Y aún hay quien siente
que la religión católica está en Honduras amenazada. Y quien afirma,
ingenuamente, que vivimos en un estado laico. No se lo parecería así a
cualquier extranjero que, sin haber sido avisado, se dejara caer por nuestro
país en estos días. Se encontraría con que aquí no existe el matrimonio
igualitario, que el aborto es penalizado, que se prohíbe el uso de métodos
anticonceptivos, que la educación sexual es un problema que atañe únicamente a
la cúpula eclesiástica, que hay docentes que se esfuerzan por convencer a sus
alumnos de que el cosmos tiene un origen divino, que no hay acto público del
gobierno que se encuentre despojado de la presencia de símbolos religiosos, que
es normal que los fotógrafos retraten al presidente arrodillado ante el
cardenal y que ahora mismo en los centros educativos se promueva la enseñanza
de la biblia.
Cómo explicarle a ese extranjero que nos visita que, a pesar de todo lo que ve, hay muchos que no elevamos nuestro corazón al olor del incienso y que, aun respetando el sentir de otros, desearíamos que quienes practicamos el secularismo y el ateísmo no se nos ahogue con un fervor del que no participamos. Porque el laicismo existe justamente no para inhibir el derecho de los creyentes, sino para asegurar nuestro derecho de creer y practicar o no el rito religioso que se nos antoje. Para que esto suceda el Estado debe ser laico, y las leyes e instituciones que de él emanan deben ser y actuar desde un marco de referencia laico.

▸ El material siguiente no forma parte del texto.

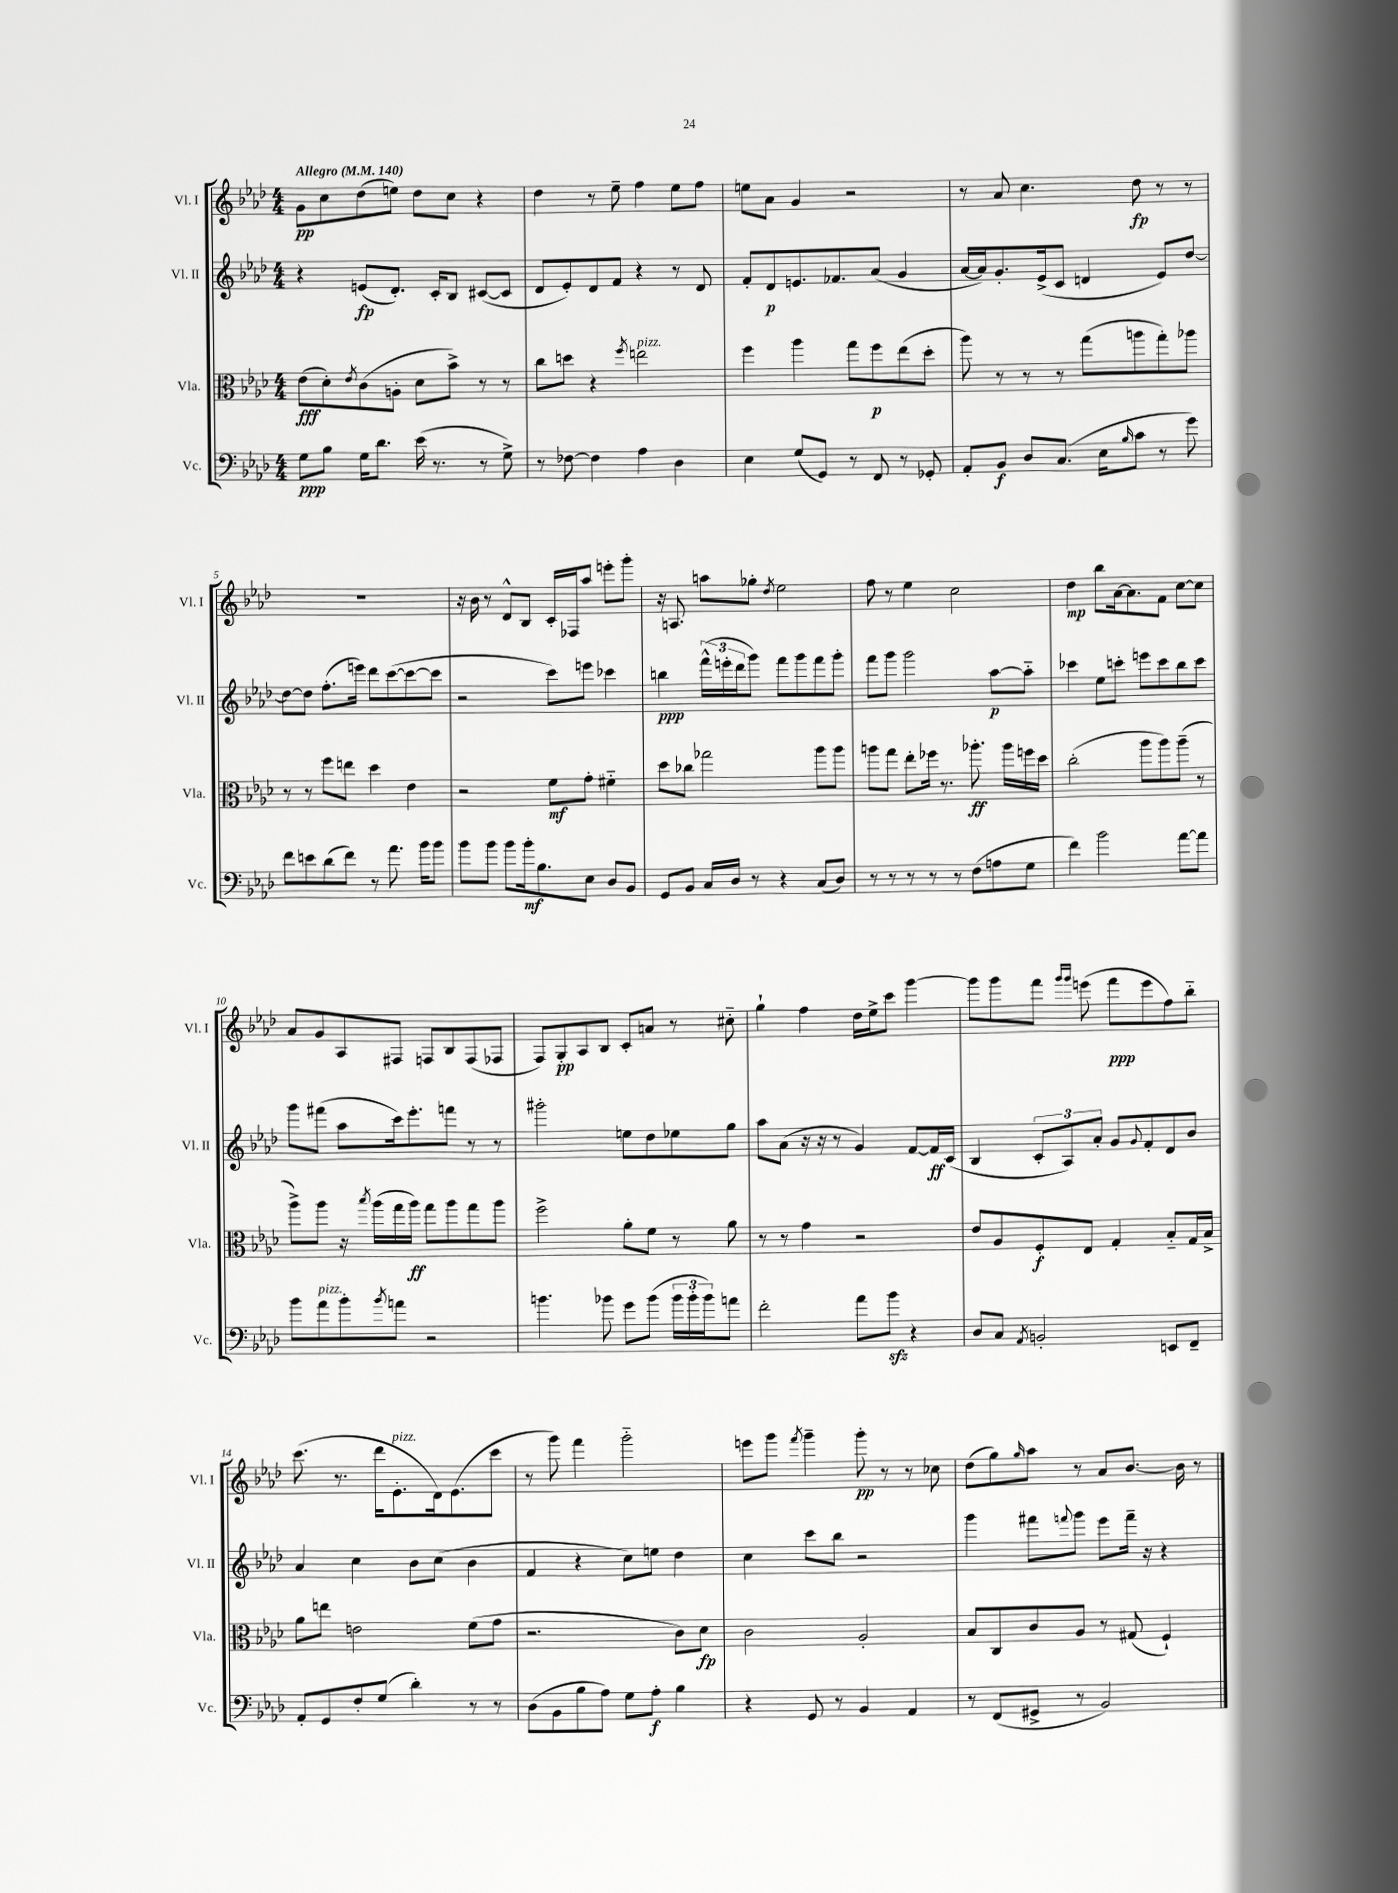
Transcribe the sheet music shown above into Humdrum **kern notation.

**kern	**kern	**kern	**kern
*staff4	*staff3	*staff2	*staff1
*clefF4	*clefC3	*clefG2	*clefG2
*k[b-e-a-d-]	*k[b-e-a-d-]	*k[b-e-a-d-]	*k[b-e-a-d-]
*M4/4	*M4/4	*M4/4	*M4/4
*MM140	*MM140	*MM140	*MM140
8G	(8e-	4r	8g
8B-	8d-')	.	8cc
.	8qe-	.	.
16G	(8c	(8e	(8dd-
8.d-	.	.	.
.	8A'	8.d-')	8ee)
(16e-	8d-	.	8dd-
8.r	.	16c'	.
.	8b-^)	8B-	8cc
8r	8r	([8c#	4r
8G^)	8r	8c#]	.
=	=	=	=
8r	8cc	8d-	4dd-
[8F-	8dd	8e-')	.
4F-]	4r	8d-	8r
.	.	8f	8ee-~
.	8qff	.	.
4A-	2ee	4r	4ff
4D-	.	8r	8ee-
.	.	8d-	8ff
=	=	=	=
4E-	4ff	8f'	8ee
.	.	8d-	8a-
(8G	4aa-	8.e	4g
8GG)	.	.	.
.	.	8.f-	.
8r	8gg	.	2r
8FF	8ff	(8a-	.
8r	(8ee-	4g	.
8GG-'	8dd-'	.	.
=	=	=	=
8AA-'	8aa-)	[16a-	8r
.	.	16a-])	.
8BB-	8r	8.g'	8a-
8D-	8r	.	4.cc
.	.	(16e-^	.
(8.C	8r	8c	.
.	(8gg	4d	.
16E-	.	.	.
16qqB-	.	.	.
8c	8aa	.	8dd-
8r	8gg')	8e-)	8r
8g)	8aa-	[8dd-	8r
=	=	=	=
8f	8r	8dd-_	1r
8e	8r	8dd-]	.
(8d-	8ff	(8.ff'	.
8f)	8ee	.	.
.	.	16eee)	.
8r	4dd-	8ddd-	.
8.a-	.	([8ccc	.
.	4e-	8ccc_	.
16b-	.	.	.
8b-	.	8ccc]	.
=	=	=	=
8b-	2r	2r	16r
.	.	.	16b-
8b-	.	.	8r
8b-	.	.	8d-^^
16b-'	.	.	8B-
8.B-	.	.	.
.	8f	8ccc)	16c'
.	.	.	16F-
8E-	8g'	8eee	8aa-
8D-	4f#'~	4ccc-	8eee'
8BB-	.	.	8ggg'
=	=	=	=
8GG	8dd-	4bb	16r
.	.	.	8.A
8BB-	8cc-	.	.
16C	2gg-	(24fff^^	8aa
.	.	24eee'	.
16D-	.	.	.
.	.	24ddd-	.
8r	.	8ggg)	8gg-'
.	.	.	8qdd-
4r	.	8fff	2ee-
.	.	8ggg	.
(8C	8aa-	8fff	.
8D-)	8aa-	8ggg'	.
=	=	=	=
8r	8aa	8fff	8ff
8r	8gg	8ggg	8r
8r	8ee-'	2ggg	4ee-
8r	16ff-	.	.
.	8.r	.	.
8r	.	.	2cc
(8F	8.aa-'	.	.
8A	.	[8aa-	.
.	16aa-	.	.
8G	16ff	8aa-'~]	.
.	16dd-	.	.
=	=	=	=
4f)	(2cc'	4ccc-	4dd-
2b-	.	8ee-	8bb-
.	.	8ccc'	[16a-
.	.	.	8.a-]
.	8aa-	8eee	.
.	8aa-)	8ccc	8f
[8a-	(8aa-~	8bb-	[8cc
8a-]	8r	8ccc	8cc]
=	=	=	=
8b-	8aa-^)	8ggg	8a-
8a-	8aa-	(8fff#	8g
8b-'	16r	8aa-	8A-
.	8qbb-	.	.
.	(16aa-	.	.
8qb-	.	.	.
8a	16gg	16ccc)	8F#
.	16aa-)	8.eee-'	.
2r	8gg	.	8F
.	8aa-	8fff	8B-
.	8gg	8r	(8F
.	8aa-	8r	8F-
=	=	=	=
4.b	2ff^	2ggg#'	8F)
.	.	.	8G'
.	.	.	8A-
8b-	.	.	8B-
8g	8a-'	8ee	8c'
(8b-	8f	8dd-	8a
24b-	8r	8ee-	8r
24b-'	.	.	.
24b-)	.	.	.
8a	8a-	8gg	8cc#'~
=	=	=	=
2f'	8r	8aa-	4gg`
.	8r	(8a-	.
.	4g	16r	4ff
.	.	16r	.
.	.	8r	.
8a-	2r	4g)	16dd-
.	.	.	16ee-^
8b-	.	.	8ccc
4r	.	[8f	[4ggg
.	.	16f]	.
.	.	(16c	.
=	=	=	=
8D-	8e-	4B-	8ggg]
8C	8A-	.	8ggg
8qAA-	.	.	.
2BB'	8F'	12c'	8fff
.	.	12A-)	.
.	.	.	16qqggg
.	.	.	16qqggg
.	8E-	.	(8eee
.	.	12a-'	.
.	4G'	8g	8fff
.	.	8qqg	.
.	.	8f'	8eee
8EE	8B-'~	8d-	8ff)
8FF~	16G	8b-	8bb-'~
.	16B-^	.	.
=	=	=	=
8AA-'	8a-	4a-	(8.ccc
8GG	8ee	.	.
.	.	.	8.r
8F'	2e	4cc	.
(8G	.	.	16ddd-
.	.	.	8.e-'
4d-')	.	8b-	.
.	.	(8cc	16d-)
.	.	.	(8.e-
8r	(8f	4b-	.
8r	8g	.	8ccc
=	=	=	=
(8D-	2.r	4f	8r
8BB-	.	.	8ggg)
8B-	.	4r	4fff
8A-)	.	.	.
8G	.	8cc)	2ggg'~
8A-'	.	8ee	.
4B-	8c)	4dd-	.
.	8d-	.	.
=	=	=	=
4r	2c	4cc	8eee
.	.	.	8ggg
.	.	.	8qfff
8GG	.	8ccc	4ggg~
8r	.	8bb-	.
4BB-	2A-'	2r	8ggg'
.	.	.	8r
4AA-	.	.	8r
.	.	.	8cc-
=	=	=	=
8r	8B-	4ggg	(8dd-
(8FF	8C	.	8gg)
.	.	.	16qqgg
8GG#^	8c	8fff#	8aa-
.	.	8qqfff	.
8r	8A-	8ggg	8r
2BB-)	8r	8eee-	8a-
.	(8G#	16fff~	[8.b-
.	.	16r	.
.	4F`)	4r	.
.	.	.	16b-]
.	.	.	8r
==	==	==	==
*-	*-	*-	*-
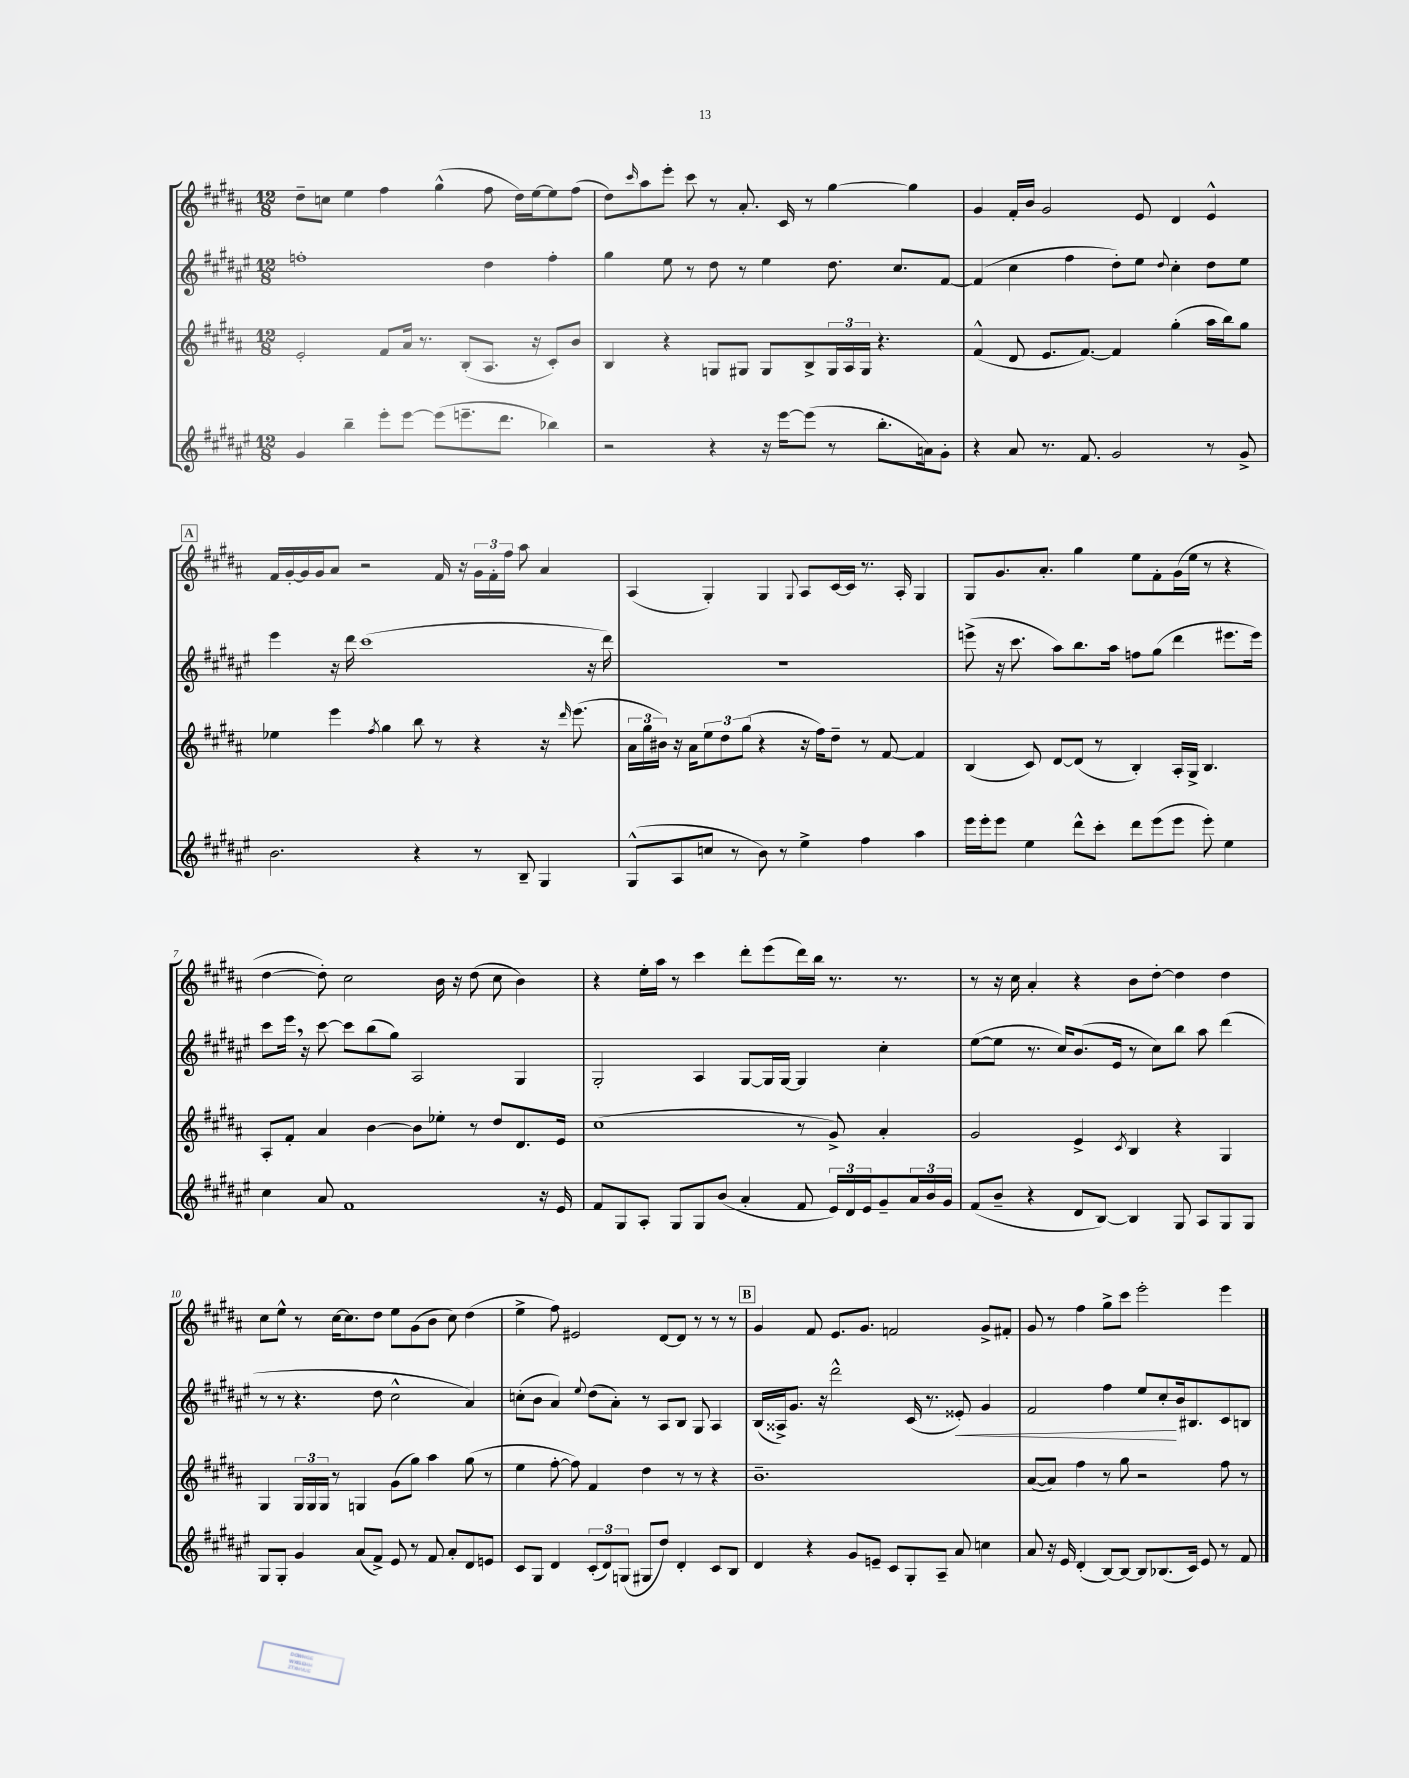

Nada de esto último hay en nuestra Honduras.
Debemos entonces restaurar el carácter laico del
Estado hondureño, y ello pasa por un enfrentamiento directo contra el gobierno
y la alta jerarquía católica. Para retornar a la vieja separación entre el
Estado y la Iglesia se requiere en principio forzar al gobierno para que rompa
los acuerdos suscritos con el Vaticano, obligar al clero a que pague impuestos
por la fortuna que ha construido al paso de los siglos, que cese su injerencia
en aspectos tales como los derechos sexuales y reproductivos de la población y
que no meta sus narices en el desarrollo de la educación, entre otros.